Continue the story about a favorite high school physics teacher, picking up right after its last sentence.

Text to read —
━━━━━━━━━━━━━━━━━━━━

My wife and I were discussing some favorite high school teachers. I was telling her a story about Mr. Scott, my physics teacher. The guy had a slight southern accent and spoke real slow, so slow some of us thought he might have had a stroke at some point.
One day, he asked one of the cheerleaders to assist him in a demonstration, she expressed reluctance, and he replied with: "what's a matter, you don't love me anymore?" The rest of the class busted up. He was just so deadpan and she was just such a little priss, it just worked. We were on the floor.
My wife pointed out that such a gag might have worked 20 years ago, but today he'd be facing a sexual harrassment complaint. And that reminded me of my friend, George.

━━━━━━━━━━━━━━━━━━━━

Collected data entries —
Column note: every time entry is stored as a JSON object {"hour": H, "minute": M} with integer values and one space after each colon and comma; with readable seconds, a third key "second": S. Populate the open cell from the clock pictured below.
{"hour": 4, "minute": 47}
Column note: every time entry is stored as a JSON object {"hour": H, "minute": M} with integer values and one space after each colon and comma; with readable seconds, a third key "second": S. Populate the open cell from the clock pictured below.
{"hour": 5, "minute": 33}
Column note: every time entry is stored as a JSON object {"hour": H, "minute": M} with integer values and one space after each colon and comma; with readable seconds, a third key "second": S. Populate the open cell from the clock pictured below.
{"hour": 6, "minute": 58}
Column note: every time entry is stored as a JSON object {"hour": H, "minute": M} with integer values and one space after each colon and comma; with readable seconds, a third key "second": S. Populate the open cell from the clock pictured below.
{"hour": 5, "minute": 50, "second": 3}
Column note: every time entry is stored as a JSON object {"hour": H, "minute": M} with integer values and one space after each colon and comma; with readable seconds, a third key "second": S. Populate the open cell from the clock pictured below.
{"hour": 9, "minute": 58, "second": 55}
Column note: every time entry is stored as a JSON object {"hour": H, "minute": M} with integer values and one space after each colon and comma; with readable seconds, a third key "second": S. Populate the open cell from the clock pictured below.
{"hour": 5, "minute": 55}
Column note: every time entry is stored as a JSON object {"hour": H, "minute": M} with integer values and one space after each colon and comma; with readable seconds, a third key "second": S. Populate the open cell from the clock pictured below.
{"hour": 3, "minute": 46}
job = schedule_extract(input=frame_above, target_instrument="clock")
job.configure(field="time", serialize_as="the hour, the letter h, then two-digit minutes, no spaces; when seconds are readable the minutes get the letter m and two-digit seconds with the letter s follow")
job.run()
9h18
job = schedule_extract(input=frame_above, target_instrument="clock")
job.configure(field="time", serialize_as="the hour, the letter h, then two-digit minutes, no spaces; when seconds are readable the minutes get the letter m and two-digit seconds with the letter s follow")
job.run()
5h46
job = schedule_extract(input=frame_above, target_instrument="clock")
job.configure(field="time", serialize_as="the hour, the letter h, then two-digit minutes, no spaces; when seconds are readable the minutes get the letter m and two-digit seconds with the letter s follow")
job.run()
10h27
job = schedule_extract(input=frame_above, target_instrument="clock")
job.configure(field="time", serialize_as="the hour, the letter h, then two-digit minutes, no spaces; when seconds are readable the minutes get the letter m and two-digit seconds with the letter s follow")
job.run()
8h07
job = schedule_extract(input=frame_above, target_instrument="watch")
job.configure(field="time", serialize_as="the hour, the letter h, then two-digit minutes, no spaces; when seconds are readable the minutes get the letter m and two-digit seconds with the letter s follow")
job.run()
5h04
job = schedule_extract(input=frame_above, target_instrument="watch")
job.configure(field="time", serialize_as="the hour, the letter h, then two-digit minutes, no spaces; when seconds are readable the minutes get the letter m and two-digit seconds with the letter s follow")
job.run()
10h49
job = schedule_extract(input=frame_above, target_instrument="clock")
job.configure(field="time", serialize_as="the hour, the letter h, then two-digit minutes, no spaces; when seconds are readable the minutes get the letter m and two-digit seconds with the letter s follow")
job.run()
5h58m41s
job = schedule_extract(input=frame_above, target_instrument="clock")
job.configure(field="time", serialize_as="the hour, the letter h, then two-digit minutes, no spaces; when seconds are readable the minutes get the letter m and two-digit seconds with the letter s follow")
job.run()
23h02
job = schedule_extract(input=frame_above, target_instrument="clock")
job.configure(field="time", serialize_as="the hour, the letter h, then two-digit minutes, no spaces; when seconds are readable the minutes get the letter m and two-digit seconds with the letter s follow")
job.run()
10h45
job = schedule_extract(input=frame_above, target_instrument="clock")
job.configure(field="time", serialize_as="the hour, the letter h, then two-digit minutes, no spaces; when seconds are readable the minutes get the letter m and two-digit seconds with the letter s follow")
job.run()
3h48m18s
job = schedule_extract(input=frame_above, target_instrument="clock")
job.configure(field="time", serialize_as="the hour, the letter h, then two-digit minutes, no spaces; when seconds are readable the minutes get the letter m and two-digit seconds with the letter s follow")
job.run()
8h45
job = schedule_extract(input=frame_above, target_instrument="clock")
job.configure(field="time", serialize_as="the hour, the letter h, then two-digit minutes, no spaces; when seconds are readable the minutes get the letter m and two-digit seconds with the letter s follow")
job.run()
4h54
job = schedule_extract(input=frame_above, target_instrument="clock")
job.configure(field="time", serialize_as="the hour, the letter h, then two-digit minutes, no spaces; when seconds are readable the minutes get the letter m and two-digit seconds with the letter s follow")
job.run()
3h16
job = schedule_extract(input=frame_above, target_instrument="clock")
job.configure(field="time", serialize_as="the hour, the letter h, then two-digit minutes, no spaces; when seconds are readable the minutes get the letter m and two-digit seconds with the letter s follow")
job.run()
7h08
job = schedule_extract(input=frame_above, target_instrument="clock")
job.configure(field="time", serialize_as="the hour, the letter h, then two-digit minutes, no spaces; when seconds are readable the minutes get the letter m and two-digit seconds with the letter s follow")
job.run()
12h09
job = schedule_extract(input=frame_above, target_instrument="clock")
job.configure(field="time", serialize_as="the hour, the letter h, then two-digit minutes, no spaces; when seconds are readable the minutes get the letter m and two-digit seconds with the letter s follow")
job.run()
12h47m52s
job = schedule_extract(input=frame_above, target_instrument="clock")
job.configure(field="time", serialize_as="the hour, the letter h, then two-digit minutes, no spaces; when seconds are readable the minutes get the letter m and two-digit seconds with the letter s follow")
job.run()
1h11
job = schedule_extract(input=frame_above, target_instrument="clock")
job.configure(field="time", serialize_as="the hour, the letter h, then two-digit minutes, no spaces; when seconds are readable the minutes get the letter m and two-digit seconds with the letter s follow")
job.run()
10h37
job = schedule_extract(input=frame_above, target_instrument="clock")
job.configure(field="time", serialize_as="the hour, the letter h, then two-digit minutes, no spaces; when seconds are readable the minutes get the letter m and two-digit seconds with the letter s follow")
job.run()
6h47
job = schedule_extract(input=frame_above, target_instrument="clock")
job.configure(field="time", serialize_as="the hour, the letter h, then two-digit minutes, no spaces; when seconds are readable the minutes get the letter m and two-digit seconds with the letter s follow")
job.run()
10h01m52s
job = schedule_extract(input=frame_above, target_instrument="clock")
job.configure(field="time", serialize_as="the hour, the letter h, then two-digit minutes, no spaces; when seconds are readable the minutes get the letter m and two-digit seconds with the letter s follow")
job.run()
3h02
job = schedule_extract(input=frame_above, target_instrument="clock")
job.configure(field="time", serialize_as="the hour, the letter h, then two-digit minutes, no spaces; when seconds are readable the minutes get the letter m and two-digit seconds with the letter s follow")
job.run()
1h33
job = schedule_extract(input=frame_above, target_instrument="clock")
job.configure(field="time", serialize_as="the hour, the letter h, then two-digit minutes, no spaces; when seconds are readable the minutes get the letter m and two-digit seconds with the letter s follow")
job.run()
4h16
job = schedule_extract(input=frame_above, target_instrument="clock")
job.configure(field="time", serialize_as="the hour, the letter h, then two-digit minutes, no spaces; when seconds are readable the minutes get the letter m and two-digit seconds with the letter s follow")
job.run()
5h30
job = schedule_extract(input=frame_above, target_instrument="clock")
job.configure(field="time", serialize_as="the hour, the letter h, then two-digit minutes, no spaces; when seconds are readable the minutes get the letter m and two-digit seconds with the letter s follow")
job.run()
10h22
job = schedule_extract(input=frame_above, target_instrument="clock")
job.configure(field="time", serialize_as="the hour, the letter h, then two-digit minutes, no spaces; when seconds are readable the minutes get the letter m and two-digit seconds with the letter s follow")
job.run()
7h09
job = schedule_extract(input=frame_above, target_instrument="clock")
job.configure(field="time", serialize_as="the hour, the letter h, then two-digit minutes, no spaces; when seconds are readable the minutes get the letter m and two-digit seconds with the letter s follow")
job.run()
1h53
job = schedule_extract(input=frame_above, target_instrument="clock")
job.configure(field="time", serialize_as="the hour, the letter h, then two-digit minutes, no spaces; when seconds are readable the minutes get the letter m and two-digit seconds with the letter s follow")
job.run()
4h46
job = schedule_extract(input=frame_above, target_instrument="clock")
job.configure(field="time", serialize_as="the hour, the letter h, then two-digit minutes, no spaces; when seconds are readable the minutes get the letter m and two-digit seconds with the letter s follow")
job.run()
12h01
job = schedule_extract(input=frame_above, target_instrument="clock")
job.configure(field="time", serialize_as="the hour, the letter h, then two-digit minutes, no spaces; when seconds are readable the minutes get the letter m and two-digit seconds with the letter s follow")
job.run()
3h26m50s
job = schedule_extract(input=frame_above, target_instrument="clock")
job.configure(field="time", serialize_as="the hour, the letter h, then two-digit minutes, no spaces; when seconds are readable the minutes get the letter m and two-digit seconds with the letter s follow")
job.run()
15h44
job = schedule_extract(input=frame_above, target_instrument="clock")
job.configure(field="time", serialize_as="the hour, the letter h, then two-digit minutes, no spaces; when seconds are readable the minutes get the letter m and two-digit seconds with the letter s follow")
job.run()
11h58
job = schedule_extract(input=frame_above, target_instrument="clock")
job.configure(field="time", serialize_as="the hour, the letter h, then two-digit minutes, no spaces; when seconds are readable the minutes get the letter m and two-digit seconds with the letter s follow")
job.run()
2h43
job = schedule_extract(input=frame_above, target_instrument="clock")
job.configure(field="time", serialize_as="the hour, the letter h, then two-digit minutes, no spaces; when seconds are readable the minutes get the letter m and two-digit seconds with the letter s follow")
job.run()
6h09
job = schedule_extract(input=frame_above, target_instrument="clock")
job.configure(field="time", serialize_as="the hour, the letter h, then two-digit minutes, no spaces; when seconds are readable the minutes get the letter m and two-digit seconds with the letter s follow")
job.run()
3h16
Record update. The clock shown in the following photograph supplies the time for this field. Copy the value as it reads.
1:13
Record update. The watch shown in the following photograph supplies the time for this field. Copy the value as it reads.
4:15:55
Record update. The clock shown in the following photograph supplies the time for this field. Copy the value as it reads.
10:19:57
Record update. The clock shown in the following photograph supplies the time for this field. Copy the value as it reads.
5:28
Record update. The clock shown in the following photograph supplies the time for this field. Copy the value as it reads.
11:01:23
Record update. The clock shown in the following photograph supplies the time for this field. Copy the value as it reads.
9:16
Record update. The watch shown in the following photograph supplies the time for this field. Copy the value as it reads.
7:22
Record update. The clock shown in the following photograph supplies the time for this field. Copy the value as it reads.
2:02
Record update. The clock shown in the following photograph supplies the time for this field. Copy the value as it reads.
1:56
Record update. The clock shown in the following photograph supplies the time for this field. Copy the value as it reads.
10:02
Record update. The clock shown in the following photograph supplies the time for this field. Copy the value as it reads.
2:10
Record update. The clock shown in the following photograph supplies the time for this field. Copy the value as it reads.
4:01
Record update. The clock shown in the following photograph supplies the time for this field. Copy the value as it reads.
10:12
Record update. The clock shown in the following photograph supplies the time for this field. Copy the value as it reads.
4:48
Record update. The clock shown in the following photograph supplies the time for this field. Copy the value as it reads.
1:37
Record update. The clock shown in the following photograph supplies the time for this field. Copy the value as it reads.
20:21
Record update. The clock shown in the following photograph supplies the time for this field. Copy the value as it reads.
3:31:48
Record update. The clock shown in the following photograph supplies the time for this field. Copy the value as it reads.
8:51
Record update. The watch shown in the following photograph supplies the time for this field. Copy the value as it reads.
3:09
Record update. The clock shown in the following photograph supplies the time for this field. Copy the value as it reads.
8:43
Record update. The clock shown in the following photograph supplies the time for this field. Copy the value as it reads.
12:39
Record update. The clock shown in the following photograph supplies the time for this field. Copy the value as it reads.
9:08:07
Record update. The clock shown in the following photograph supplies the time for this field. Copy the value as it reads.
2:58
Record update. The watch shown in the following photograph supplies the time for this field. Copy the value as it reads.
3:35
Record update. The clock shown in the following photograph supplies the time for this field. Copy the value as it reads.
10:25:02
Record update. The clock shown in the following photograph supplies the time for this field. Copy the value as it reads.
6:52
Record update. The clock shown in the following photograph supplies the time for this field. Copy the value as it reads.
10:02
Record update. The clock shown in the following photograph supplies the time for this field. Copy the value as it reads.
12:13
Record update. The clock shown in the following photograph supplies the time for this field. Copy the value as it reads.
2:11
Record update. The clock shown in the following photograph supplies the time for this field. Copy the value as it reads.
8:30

━━━━━━━━━━━━━━━━━━━━

Response for this exercise —
George was a co-worker at Nortel-Micom and was a classroom trainer, teaching customers (or their designated tech people who got sent to training) how to set-up and manage their Micom Marathon WAN Mux (Wide Area Network Multiplexer) units. And it was a popular class. They had a unit called the V/FM (Voice/Fax Multiplier) which did a variant of VOIP. You took a rack of Marathons, slapped them full of VOIP cards, and you could use them to turn a T1 (the equivalent of 24 phone lines) into 168+ voice lines.
George's classroom was basically a little WAN lab with a handful of racks of Marathons that people could use to get hands-on experience as they learned. And since a lot of people coming into the class had little or no networking experience, the class began with some basic networking concepts.
One of these concepts was "finger". It's a program that lets you look up information about a user on a machine, and looking up someone's information with that program is considered fingering them. So, with all the students' accounts established on a machine, George would then have them look up the info on one of the students in the class. Unfortunately, in this particular instance George picked the one and only woman in the class and said: "Now let's all finger Debbie."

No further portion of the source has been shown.